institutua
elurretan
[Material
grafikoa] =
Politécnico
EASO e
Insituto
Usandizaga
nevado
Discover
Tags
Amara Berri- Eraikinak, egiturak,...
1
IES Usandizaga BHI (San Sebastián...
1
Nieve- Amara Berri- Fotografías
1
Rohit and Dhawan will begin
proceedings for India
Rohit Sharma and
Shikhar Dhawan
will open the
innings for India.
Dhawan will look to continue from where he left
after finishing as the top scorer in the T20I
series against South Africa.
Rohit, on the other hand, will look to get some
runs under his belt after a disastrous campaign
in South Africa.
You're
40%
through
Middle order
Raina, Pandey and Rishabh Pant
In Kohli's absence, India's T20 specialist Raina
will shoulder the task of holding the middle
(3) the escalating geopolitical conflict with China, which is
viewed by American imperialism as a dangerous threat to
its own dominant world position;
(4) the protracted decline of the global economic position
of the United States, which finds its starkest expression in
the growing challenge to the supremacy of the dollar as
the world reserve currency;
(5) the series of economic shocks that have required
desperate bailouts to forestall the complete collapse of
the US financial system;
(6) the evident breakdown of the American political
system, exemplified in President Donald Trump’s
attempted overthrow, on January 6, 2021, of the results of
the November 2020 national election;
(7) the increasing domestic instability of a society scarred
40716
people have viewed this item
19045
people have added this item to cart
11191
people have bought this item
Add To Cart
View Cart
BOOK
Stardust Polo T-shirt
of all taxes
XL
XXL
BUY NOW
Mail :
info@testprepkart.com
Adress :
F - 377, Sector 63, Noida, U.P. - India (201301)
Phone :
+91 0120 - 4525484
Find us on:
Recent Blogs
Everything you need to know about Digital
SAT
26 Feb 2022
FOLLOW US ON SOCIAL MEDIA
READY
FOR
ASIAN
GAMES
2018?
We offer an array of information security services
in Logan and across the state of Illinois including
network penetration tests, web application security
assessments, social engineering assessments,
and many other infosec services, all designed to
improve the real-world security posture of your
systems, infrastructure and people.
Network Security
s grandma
• • • •
• [TASK STATEMENT] Copy out the rows again, swapping each "item" for "product" and leaving everything else unchanged.

• [EXERCISE SOLUTION]
institutua
elurretan
[Material
grafikoa] =
Politécnico
EASO e
Insituto
Usandizaga
nevado
Discover
Tags
Amara Berri- Eraikinak, egiturak,...
1
IES Usandizaga BHI (San Sebastián...
1
Nieve- Amara Berri- Fotografías
1
Rohit and Dhawan will begin
proceedings for India
Rohit Sharma and
Shikhar Dhawan
will open the
innings for India.
Dhawan will look to continue from where he left
after finishing as the top scorer in the T20I
series against South Africa.
Rohit, on the other hand, will look to get some
runs under his belt after a disastrous campaign
in South Africa.
You're
40%
through
Middle order
Raina, Pandey and Rishabh Pant
In Kohli's absence, India's T20 specialist Raina
will shoulder the task of holding the middle
(3) the escalating geopolitical conflict with China, which is
viewed by American imperialism as a dangerous threat to
its own dominant world position;
(4) the protracted decline of the global economic position
of the United States, which finds its starkest expression in
the growing challenge to the supremacy of the dollar as
the world reserve currency;
(5) the series of economic shocks that have required
desperate bailouts to forestall the complete collapse of
the US financial system;
(6) the evident breakdown of the American political
system, exemplified in President Donald Trump’s
attempted overthrow, on January 6, 2021, of the results of
the November 2020 national election;
(7) the increasing domestic instability of a society scarred
40716
people have viewed this product
19045
people have added this product to cart
11191
people have bought this product
Add To Cart
View Cart
BOOK
Stardust Polo T-shirt
of all taxes
XL
XXL
BUY NOW
Mail :
info@testprepkart.com
Adress :
F - 377, Sector 63, Noida, U.P. - India (201301)
Phone :
+91 0120 - 4525484
Find us on:
Recent Blogs
Everything you need to know about Digital
SAT
26 Feb 2022
FOLLOW US ON SOCIAL MEDIA
READY
FOR
ASIAN
GAMES
2018?
We offer an array of information security services
in Logan and across the state of Illinois including
network penetration tests, web application security
assessments, social engineering assessments,
and many other infosec services, all designed to
improve the real-world security posture of your
systems, infrastructure and people.
Network Security
s grandma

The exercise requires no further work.